The proposals, revealed at community consultation event at the Shotton community Centre, in Shotton Colliery, in east Durham, today (Monday, October 21) is the brainchild of retired Army Air Corps engineer Duncan Moyse.
The building envisaged at the Shotton Airfield, next to the Peterlee Parachute Centre, has been was designed by Durham-based architects, Ashdown Architects.
The museum has already acquired several helicopters, including the actual Bell 47 Westland Sioux featured in the MASH TV series.
Museum trustee Madeleine Ashdown said: “This will be a groundbreaking venture in the field of rehabilitation for disabled former armed forces personel, injured on active service.
“Veterans will undertake training programmes specially tailored to build skills and confidence to help them get back to work.
“Bespoke aircraft engineering courses are being developed with the help of Hartlepool Aviation Academy, and students will work in the state-of-the-art maintenance workshop.”
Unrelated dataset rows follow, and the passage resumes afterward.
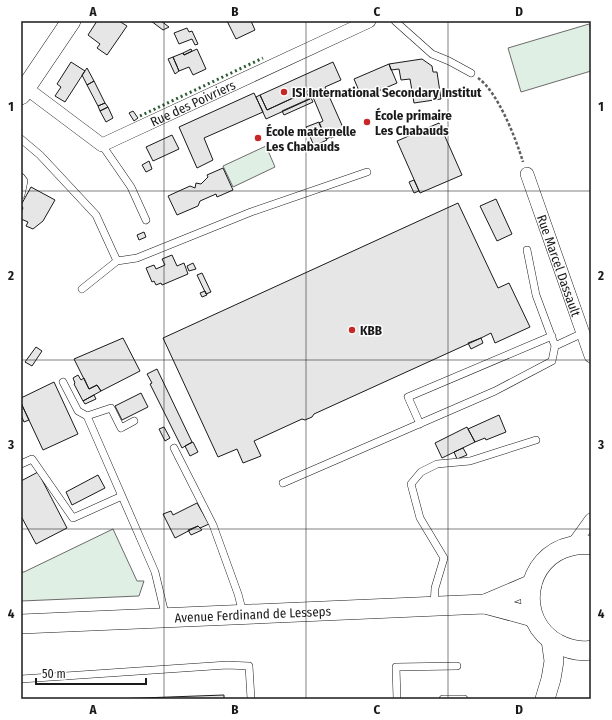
<svg xmlns="http://www.w3.org/2000/svg" width="612" height="720" viewBox="0 0 612 720" font-family="'Fira Sans Condensed',sans-serif">
<style>
.green{fill:#e0efe3;stroke:#6a6a6a}
.building{fill:#e6e6e6;stroke:#1a1a1a}
.lines{fill:none;stroke-linecap:round;stroke-linejoin:round}
.lane-casing{stroke:#1a1a1a;stroke-width:8}
.street-casing{stroke:#1a1a1a;stroke-width:14}
.secondary-casing{stroke:#1a1a1a;stroke-width:20}
.path{stroke:#5f5f5f;stroke-width:2.5;stroke-dasharray:3 2;stroke-linecap:butt}
.lane{stroke:#fff;stroke-width:7}
.street{stroke:#fff;stroke-width:13}
.secondary{stroke:#fff;stroke-width:19}
.hedge{stroke:#2b5a34;stroke-width:3;stroke-dasharray:2 3;stroke-linecap:butt}
.grid{fill:none;stroke:#1a1a1a;stroke-width:1;stroke-opacity:0.55}
.poi-dot{fill:#c62828;stroke:#fff;stroke-width:1.5}
.labels{text-anchor:middle;stroke-width:3;stroke-linejoin:round;paint-order:stroke}
.poi-label{font-size:13px;font-weight:bold;fill:#1a1a1a;stroke:#fff;text-anchor:start}
.street-label{font-size:13px;fill:#1a1a1a;stroke:#fff}
.neatline{fill:none;stroke:#1a1a1a;stroke-width:1.5}
.grid-label{font-size:13px;text-anchor:middle;font-weight:bold;fill:#1a1a1a}
</style>
<rect width="100%" height="100%" fill="#fff"/>
<path class="green" d="M589,24L591,29V71L521,92L508,48Z
M266,146L275,167L233,187L223,166Z
M113,529L137,581H144L139,596L21,601V572H24Z"/>
<path class="building" d="M97,21H119L127,26L107,55L97,48L100,44L88,35Z
M151,21H161L169,27L163,30Z
M227,21H251L255,30L236,39Z
M187,28L189,32L192,31L198,44L195,45L192,39L179,44L174,33Z
M191,49L192,51L184,55L183,53Z
M197,49L206,69L193,75L189,67L179,71L173,57L183,53L184,55Z
M173,57L179,71L175,74L168,59Z
M422,59L432,66L433,72H437L441,99L414,103L410,79L401,80L399,69L391,70L389,64Z
M71,62L85,71L65,102L55,96L61,87L57,84Z
M333,62L341,80L325,87L345,132L331,138V137L326,139L319,123L323,121L310,90L267,110L260,95Z
M389,64L397,83L362,98L354,79Z
M87,68L94,81L87,85L82,75Z
M94,81L105,103L98,106L87,85Z
M306,92L310,99L266,119L256,97L260,95L267,110Z
M254,93L263,112L204,138L213,160L197,168L179,127Z
M311,98L313,102L284,115L282,111Z
M105,103L108,107L100,111L98,106Z
M108,107L113,118L106,122L100,111Z
M133,111L138,118L134,121L129,113Z
M319,122L327,140L314,146L306,127Z
M439,123L462,175L420,193L397,141Z
M172,135L179,149L153,161L146,147Z
M149,161L152,169L146,172L142,165Z
M223,168L233,190L217,197L216,194L200,201L198,206L177,215L168,196L190,186L195,188L196,183L201,184L208,177L207,175Z
M414,180L419,191L414,193L409,182Z
M31,187L55,200L43,221L33,229L26,226L28,222L21,219V212L23,208L21,205Z
M496,199L512,234L497,241L480,206Z
M458,203L498,288L509,283L530,327L495,343L491,333L481,338L314,414L312,417L305,420L302,419L254,441L261,456L243,463L237,449L218,457L163,338Z
M144,232L146,237L139,240L137,235Z
M172,255L177,266L184,263L188,274L162,285L161,283L156,285L154,281L152,282L146,268L154,265L156,269L165,265L162,259Z
M193,263L196,269L189,271L187,266Z
M202,273L211,292L206,294L197,275Z
M205,291L207,295L202,297L200,293Z
M123,338L140,371L101,391L97,385L89,389L74,359Z
M481,338L483,343L471,349L468,343Z
M36,347L42,351L32,366L25,362Z
M157,369L192,442L182,448L150,384L152,383L147,374Z
M78,375L81,380L84,378L89,389L97,385L101,391L83,401L74,384L75,383L73,378Z
M54,382L78,434L43,450L21,403V398Z
M141,393L148,407L122,420L115,406Z
M94,395L96,399L85,404L83,401Z
M21,403L29,420L24,422L21,415Z
M499,415L506,432L486,440L485,438L475,442L468,429Z
M164,427L170,438L165,441L159,429Z
M467,427L475,442L442,458L435,443Z
M193,442L198,452L190,456L185,446Z
M463,448L467,455L457,459L454,452Z
M38,472L67,528L36,544L21,516V481Z
M98,475L105,488L72,505L66,492Z
M197,503L209,524L200,528L198,526L175,538L163,514L171,511L173,515Z
M198,526L202,530L191,535L188,530Z
M224,695V699H114Z"/>
<g class="lines">
<defs>
<path id="lane" d="M395,21L432,54L449,61L471,73
M21,139L40,155L96,215L117,261L82,289
M102,145L131,187L146,220
M21,177L24,181L21,195
M527,250L536,295L555,346L583,333
M117,261L137,258L251,212L367,172
M63,382L78,411L87,416L155,572L166,618
M87,416L111,408L121,428L134,421
M420,424L408,397L552,336
M174,448L213,525L238,594L243,613
M21,464L32,459L73,518L122,496
M283,483L495,391L552,361L555,346
M434,605L435,588L444,558L420,518L411,484L421,472L437,464L470,461L536,440
M21,679L227,665L249,666L251,699
M397,699L396,667L457,666
M443,699H464"/>
<g id="street">
<path id="s1" d="M26,88L102,145L369,21"/>
<path id="s2" d="M527,174L591,356"/>
<path d="M573,545L591,520"/>
</g>
<g id="secondary">
<path d="M21,95L71,21"/>
<path d="M591,545C585,545 578,544 572,546C524,556 515,621 558,644C568,649 580,652 591,650"/>
<path d="M485,604L532,584"/>
<path id="s3" d="M21,624L485,604L533,617"/>
<path d="M545,699L551,679L554,661L551,640"/>
</g>
</defs>
<use href="#lane" class="lane-casing"/>
<use href="#street" class="street-casing"/>
<use href="#secondary" class="secondary-casing"/>
<path class="path" d="M478,78C498,92 516,139 523,162"/>
<use href="#lane" class="lane"/>
<use href="#street" class="street"/>
<use href="#secondary" class="secondary"/>
<path class="hedge" d="M140,116L263,58"/>
</g>
<path class="grid" d="M164,21V699M306,21V699M448,21V699M21,191H591M21,360H591M21,529H591"/>
<g class="poi-dot">
<circle cx="284" cy="92" r="4"/>
<circle cx="367" cy="122" r="4"/>
<circle cx="258" cy="138" r="4"/>
<circle cx="352" cy="330" r="4"/>
</g>
<g class="labels">
<g class="poi-label">
<text x="292" y="97">ISI International Secondary Institut</text>
<text x="375" y="120">École primaire<tspan x="375" dy="15">Les Chabauds</tspan></text>
<text x="266" y="136">École maternelle<tspan x="266" dy="15">Les Chabauds</tspan></text>
<text x="360" y="335">KBB</text>
</g>
<g class="street-label">
<text dy="5" stroke="none"><textPath href="#s1" startOffset="195">Rue des Poivriers</textPath></text>
<text dy="5" stroke="none"><textPath href="#s2" startOffset="97">Rue Marcel Dassault</textPath></text>
<text dy="5" stroke="none"><textPath href="#s3" startOffset="232">Avenue Ferdinand de Lesseps</textPath></text>
</g>
</g>
<rect width="612" height="720" fill="none" stroke="#ffffff" stroke-width="44"/>
<path d="M36 678v6h110v-6" fill="none" stroke="#1a1a1a" stroke-width="2"/>
<text x="42" y="678" font-size="12" fill="#1a1a1a" stroke="#ffffff" stroke-width="3" paint-order="stroke">50 m</text>
<rect x="22" y="22" width="568" height="676" class="neatline"/>
<g class="grid-label">
<text x="93" y="16">A</text>
<text x="235" y="16">B</text>
<text x="377" y="16">C</text>
<text x="519" y="16">D</text>
<text x="11" y="111">1</text>
<text x="601" y="111">1</text>
<text x="11" y="280">2</text>
<text x="601" y="280">2</text>
<text x="11" y="449">3</text>
<text x="601" y="449">3</text>
<text x="11" y="618">4</text>
<text x="601" y="618">4</text>
<text x="93" y="714">A</text>
<text x="235" y="714">B</text>
<text x="377" y="714">C</text>
<text x="519" y="714">D</text>
</g>
</svg>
Ms Ashdown said the purpose-built museum had already attracted significant interest from helicopter companies offering contracts for servicing, maintenance and dismantling of obsolete machines.
She said: “These operations will assure the economic sustainability of the project. Volunteer placements will also be available for workers to run the museum.
“The Museum will develop an important collection of historic helicopters, many of which would rust away and disintegrate if not given a home and lovingly restored.”
The collection will provide material for teaching packages designed to tie in with schools' Key Stages curricula, and offer hands-on opportunities to learn about aviation history, science and engineering.
Ms Ashdown said: “This is first and foremost a community-based project, and has been welcomed by the people of Shotton Colliery and east Durham.
“Museum trustees hope that the local community will be keen to engage with the project, and that inward investment from spin-off enterprise will benefit the local economy and encourage creation of new jobs.”